Digital Transformation — An Imperative for Every Business
Digital transformation (DX) has been a hot talking point for some time now, but it seems that a tipping point has been reached, with organizations picking up pace to get onboard. According to IDC 72 percent of the top 1000 enterprises in APAC will have DX at the center of their corporate strategy by the end of 2016, with more than half of them creating an independent position to oversee the DX strategy implementation1.
Beyond the hype, what does DX really entail? First, DX should span the entire organization. Aside from providing an engaging website, great service, or excellent content, DX should be an organization-wide exercise in creating great customer experience (CX) from end-to-end.
This requires attention to the user experience (UX) from customer acquisition and transaction, to on-boarding stages. A mobile-first approach is key in delivering optimal UX across devices, especially as consumption of data via mobile has been increasing in Asia Pacific. According to Transparency Market Research, Asia Pacific is expected to be the largest market for mobile data traffic from 2012 to 2018, and is primed to lead the global mobile traffic data market in the same period.
The question on the minds of many organizations today seeking to make the transition to digital is — “How?”
Digitizing Document Workflow — One Step Closer to Digital Transformation
Digitizing document workflow is one of the most natural step towards achieving a fully-digital user journey. According to IDC, 77 percent of businesses agree that improving their document management and processes would increase customer satisfaction. Document digitization also delivers agility, efficiency and cost-savings that are especially beneficial for resource-scarce small and medium businesses looking to do more with less, in the midst of rising business costs and intense global competition.
Here are some advantages of switching from paper-based to digital workflows:
Speed and agility
While documents are part and parcel of everyday business, there is still room for improvement when it comes to documenting workflow processes. A survey by IDC of over 1,500 line-of-business executives across sales, human resources (HR), procurement and more, estimates a 36 percent increase in revenue, a 30 percent reduction in cost, and a 23 percent reduction in business or compliance risk, that will result from the ability to streamline document processes.
In a connected, fast-paced marketplace, document approval and contract turnaround timelines that used to be seen as the norm are no longer acceptable. Paper-based processes and wet signatures are fast becoming obsolete. Time is money, and with digitization, the entire signing process can now be completed in minutes, instead of weeks.

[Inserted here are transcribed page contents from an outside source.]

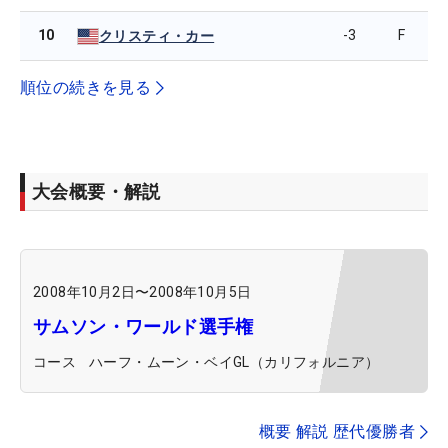
10
-3
F
クリスティ・カー
順位の続きを見る
大会概要・解説
2008年10月2日
〜
2008年10月5日
サムソン・ワールド選手権
コース
ハーフ・ムーン・ベイGL（カリフォルニア）
概要 解説 歴代優勝者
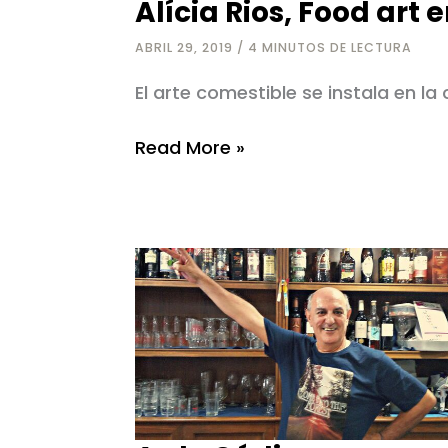
Alícia Rios, Food art 
ABRIL 29, 2019
/
4 MINUTOS DE LECTURA
El arte comestible se instala en la
Alícia
Read More »
Rios,
Food
art
en
Cádiz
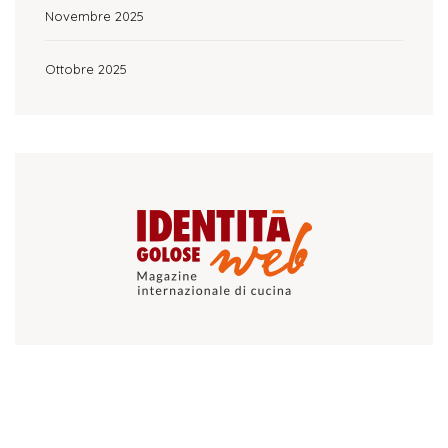
Novembre 2025
Ottobre 2025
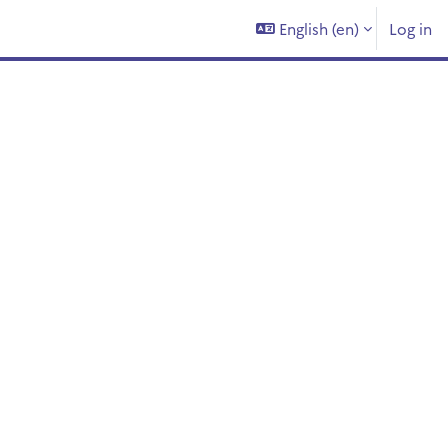
English ‎(en)‎
Log in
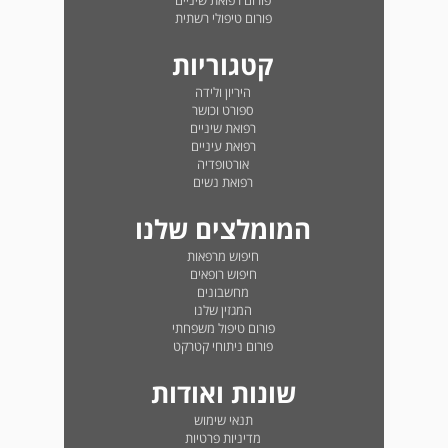
פורום רפואת שיניים
פורום טיפולי רשתית
קטגוריות
היריון ולידה
ספורט וכושר
רפואת שיניים
רפואת עיניים
אורטופדיה
רפואת נשים
המומלצים שלנו
חיפוש מרפאות
חיפוש רופאים
מחשבונים
המגזין שלנו
פורום טיפול משפחתי
פורום ניתוחי קטרקט
שונות ואודות
תנאי שימוש
מדיניות פרטיות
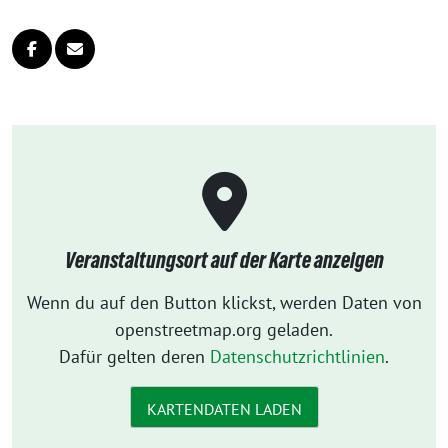
Veranstaltungsort auf der Karte anzeigen
Wenn du auf den Button klickst, werden Daten von
openstreetmap.org geladen.
Dafür gelten deren
Datenschutzrichtlinien
.
KARTENDATEN LADEN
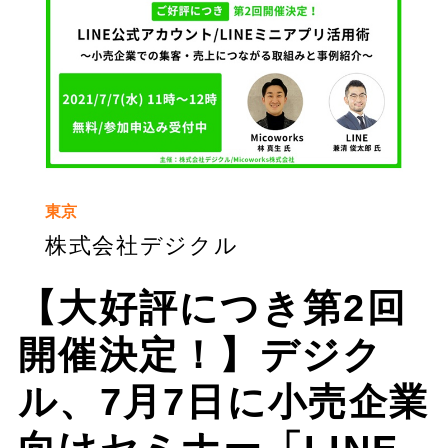
東京
株式会社デジクル
【大好評につき第2回
開催決定！】デジク
ル、7月7日に小売企業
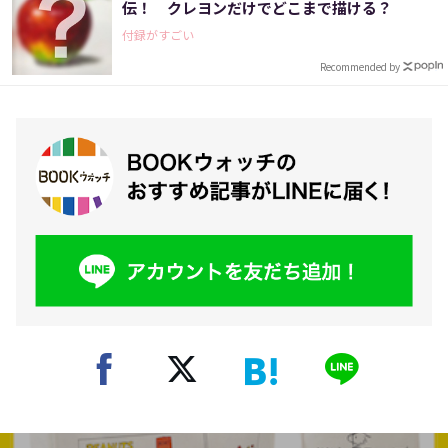
伝！ クレヨンだけでどこまで描ける？
付録がすごい
Recommended by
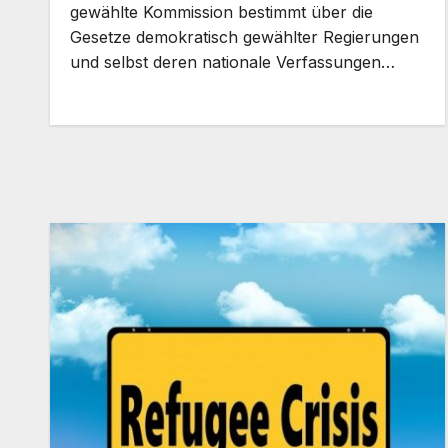
gewählte Kommission bestimmt über die
Gesetze demokratisch gewählter Regierungen
und selbst deren nationale Verfassungen…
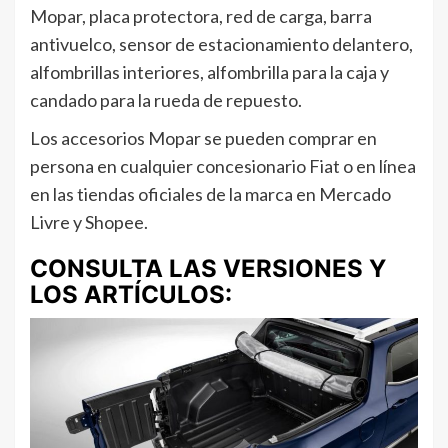
Mopar, placa protectora, red de carga, barra
antivuelco, sensor de estacionamiento delantero,
alfombrillas interiores, alfombrilla para la caja y
candado para la rueda de repuesto.
Los accesorios Mopar se pueden comprar en
persona en cualquier concesionario Fiat o en línea
en las tiendas oficiales de la marca en Mercado
Livre y Shopee.
CONSULTA LAS VERSIONES Y
LOS ARTÍCULOS:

Locally, SMRT – one of Singapore’s major public transport providers – took efficiency to the next level when they implemented Adobe Sign to digitize document workflows for sales agreements, internal procurement documents, and invoices. Across departments, teams saw an immediate impact. With documents being sent electronically, SMRT was better equipped to keep track of the documents through their respective workflows, and could even quickly restart approval processes whenever changes arise.
Overall agreement processing time also came down to about 16 hours, from three weeks previously. In addition, SMRT was able to turn around the approval for urgent documents in just seven minutes.
The positive impact on the bottom-line is evident. After going digital, SMRT observed savings of more than SGD$100,000 in man-hours. Beyond quantifiable terms, digitization can also positively impact qualitative aspects such as employee morale and satisfaction.
Greater workforce morale and productivity
In Adobe’s “Paper Jam” survey of office workers worldwide, 61 percent of respondents would change jobs if they could handle less paperwork. According to the same survey, 55 percent of office workers feel the burden of mundane and inefficient processes, which detract them from their core job functions. Executives surveyed by IDC in a separate study echo this phenomenon. According to IDC, workers spend 36 percent of their time on administrative tasks, and less than two-thirds on their core job function.
This is not at all surprising, given the sheer amount of documentation involved on a day-to-day basis. In HR for example, documentation is necessary at every stage of an employee’s lifecycle – from contract signing, to performance reviews; and clearance checklists when employees exit a company. The dramatic time-savings that can be gleaned from document digitization provide agility to businesses in the intensive war for talent, especially in meeting the UX expectations of millennials who have grown up as digital natives.
Given the wide range of use cases for documents – the next question to tackle is often where one could begin. Here is a checklist to get started:
- How does your organization’s workforce operate in the mobile environment today? Do your employees have the same set of capabilities to work on documents inside and outside the office?
- How does your business send out sales contracts today?
- How can you speed up documentation processes and be more agile?
- How can you ensure traceability of documents, especially for confidential documents?
The confluence of high mobile, smartphone and internet penetration rates puts us at the inflection point at which digitization is set to take off. Coupled with the expectations of a workforce that is increasingly time-strapped, the demand for digital documents will soon rise exponentially. Getting onboard the digitization journey is not an option, but an imperative for businesses who plan to stay ahead of the pack.